Standortnachteil

Thüringen: Dauerhaft hohe Strompreise

Privatkunden und Wirtschaft in Thüringen müssen sich wohl dauerhaft auf hohe Energiepreise einstellen. Da die Regionalversorger den Strom selbst teuer einkaufen müssten, könnten Anträge auf Preiserhöhung in der Regel nur abgemildert werden, sagte Wirtschaftsminister Jürgen Reinholz (CDU) heute in Erfurt.

Stromnetz Ausbau© Gina Sanders / Fotolia.com

Erfurt (ddp-lth/sm) - Grund sei, dass die Preise an der Leipziger Strombörse nur von vier Großanbietern vorgegeben würden. "Das ist der Webfehler", sagte Reinholz. Der Wettbewerb unter den Stromerzeugern habe sich nicht so wie erhofft entwickelt. Gleichzeitig betonte er, dass die von allen 30 Thüringer Regionalversorgern beantragten Preissteigerungen vom Ministerium in der Regel zumindest reduziert wurden.
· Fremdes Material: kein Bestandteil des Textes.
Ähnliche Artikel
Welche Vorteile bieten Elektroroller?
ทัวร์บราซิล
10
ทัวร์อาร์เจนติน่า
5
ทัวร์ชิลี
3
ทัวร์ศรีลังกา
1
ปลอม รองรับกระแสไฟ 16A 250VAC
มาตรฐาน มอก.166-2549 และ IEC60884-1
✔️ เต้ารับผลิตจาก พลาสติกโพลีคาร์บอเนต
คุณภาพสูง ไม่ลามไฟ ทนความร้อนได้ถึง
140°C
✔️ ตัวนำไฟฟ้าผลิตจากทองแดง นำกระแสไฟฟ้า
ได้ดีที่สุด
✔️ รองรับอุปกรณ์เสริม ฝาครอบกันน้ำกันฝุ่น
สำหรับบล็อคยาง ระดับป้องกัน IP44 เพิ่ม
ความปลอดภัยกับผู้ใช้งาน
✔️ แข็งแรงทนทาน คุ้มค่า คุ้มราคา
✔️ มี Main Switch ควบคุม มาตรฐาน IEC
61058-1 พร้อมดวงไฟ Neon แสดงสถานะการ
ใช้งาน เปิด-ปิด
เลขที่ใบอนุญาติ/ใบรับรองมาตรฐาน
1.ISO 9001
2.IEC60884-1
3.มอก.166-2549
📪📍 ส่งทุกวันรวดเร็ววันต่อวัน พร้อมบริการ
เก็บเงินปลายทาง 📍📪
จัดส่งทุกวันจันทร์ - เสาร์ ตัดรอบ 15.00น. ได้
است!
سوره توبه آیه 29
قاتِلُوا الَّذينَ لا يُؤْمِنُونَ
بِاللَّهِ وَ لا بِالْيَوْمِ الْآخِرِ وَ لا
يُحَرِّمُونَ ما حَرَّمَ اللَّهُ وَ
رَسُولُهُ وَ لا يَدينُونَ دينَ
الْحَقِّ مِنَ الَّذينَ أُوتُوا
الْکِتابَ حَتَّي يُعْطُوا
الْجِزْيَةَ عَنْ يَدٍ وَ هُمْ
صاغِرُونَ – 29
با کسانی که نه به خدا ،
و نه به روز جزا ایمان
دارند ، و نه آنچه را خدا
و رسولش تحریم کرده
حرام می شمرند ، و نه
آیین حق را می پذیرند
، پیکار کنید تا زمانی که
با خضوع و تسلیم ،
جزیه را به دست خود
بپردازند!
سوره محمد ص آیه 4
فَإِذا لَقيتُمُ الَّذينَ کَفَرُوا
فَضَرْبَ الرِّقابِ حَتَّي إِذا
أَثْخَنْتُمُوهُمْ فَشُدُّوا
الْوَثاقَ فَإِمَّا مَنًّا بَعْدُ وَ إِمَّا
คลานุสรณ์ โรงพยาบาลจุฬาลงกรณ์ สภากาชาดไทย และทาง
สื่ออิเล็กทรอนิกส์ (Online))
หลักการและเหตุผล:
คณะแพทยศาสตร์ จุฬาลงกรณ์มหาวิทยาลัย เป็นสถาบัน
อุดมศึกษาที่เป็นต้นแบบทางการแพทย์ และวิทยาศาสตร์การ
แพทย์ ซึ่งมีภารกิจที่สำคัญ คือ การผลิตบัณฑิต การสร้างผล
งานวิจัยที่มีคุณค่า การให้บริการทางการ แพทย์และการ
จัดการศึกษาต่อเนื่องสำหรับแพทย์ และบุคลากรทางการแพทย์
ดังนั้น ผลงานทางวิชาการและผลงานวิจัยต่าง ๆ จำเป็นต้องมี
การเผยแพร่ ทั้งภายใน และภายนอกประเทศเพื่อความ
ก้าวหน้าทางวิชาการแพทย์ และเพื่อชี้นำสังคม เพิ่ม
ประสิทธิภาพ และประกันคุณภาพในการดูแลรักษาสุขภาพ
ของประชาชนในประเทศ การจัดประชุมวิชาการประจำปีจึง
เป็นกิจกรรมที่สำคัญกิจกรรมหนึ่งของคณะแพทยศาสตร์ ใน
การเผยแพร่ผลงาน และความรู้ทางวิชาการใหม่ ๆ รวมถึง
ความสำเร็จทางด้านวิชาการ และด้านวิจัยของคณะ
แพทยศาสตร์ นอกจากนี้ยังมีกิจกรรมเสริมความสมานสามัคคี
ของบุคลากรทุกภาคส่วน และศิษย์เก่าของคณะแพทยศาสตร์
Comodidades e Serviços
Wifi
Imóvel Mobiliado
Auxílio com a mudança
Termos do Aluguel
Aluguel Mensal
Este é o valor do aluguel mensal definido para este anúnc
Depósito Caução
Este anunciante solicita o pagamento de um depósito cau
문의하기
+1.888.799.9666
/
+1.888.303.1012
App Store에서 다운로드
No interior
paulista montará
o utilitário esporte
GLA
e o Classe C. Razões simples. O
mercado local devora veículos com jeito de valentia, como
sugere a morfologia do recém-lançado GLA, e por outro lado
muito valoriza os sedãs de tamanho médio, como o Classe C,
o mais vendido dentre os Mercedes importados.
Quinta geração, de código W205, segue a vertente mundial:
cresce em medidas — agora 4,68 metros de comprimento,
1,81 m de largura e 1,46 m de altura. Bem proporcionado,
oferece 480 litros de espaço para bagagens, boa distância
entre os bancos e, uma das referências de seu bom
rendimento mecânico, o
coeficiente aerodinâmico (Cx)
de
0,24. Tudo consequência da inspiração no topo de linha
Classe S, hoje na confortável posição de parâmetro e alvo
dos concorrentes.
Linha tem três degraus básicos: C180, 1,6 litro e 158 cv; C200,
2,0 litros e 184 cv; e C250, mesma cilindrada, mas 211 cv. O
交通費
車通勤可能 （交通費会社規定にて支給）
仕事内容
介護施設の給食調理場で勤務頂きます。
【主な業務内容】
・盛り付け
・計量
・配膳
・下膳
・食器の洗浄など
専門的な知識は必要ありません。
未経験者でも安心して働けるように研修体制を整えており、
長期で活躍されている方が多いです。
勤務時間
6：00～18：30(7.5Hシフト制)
Im Schnitt seien die Preise um 0,83 Cent je Kilowattstunde angehoben worden, der durchschnittliche Anstieg betrage 3,5 bis vier Prozent. 18 Anträge habe sein Ministerium gekürzt. Reinholz verwies zudem darauf, dass 60 Prozent der Thüringer Strompreises auf Netzentgelte entfielen. Das Ministerium habe die Regionalversorger in den Bescheiden verpflichtet, sinkende Netzentgelte an die Kunden weiterzugeben.

Wenig Hoffnung machte der Minister auch den Industriekunden. E.ON Thüringen als größter Stromanbieter im Freistaat verlange deutschlandweit die höchsten Industrie-Strompreise. Sie lägen 17 Prozent über dem bundesweit günstigsten Anbieter und elf Prozent über dem Durchschnitt. Mit dem Standortnachteil müsse Thüringen leben.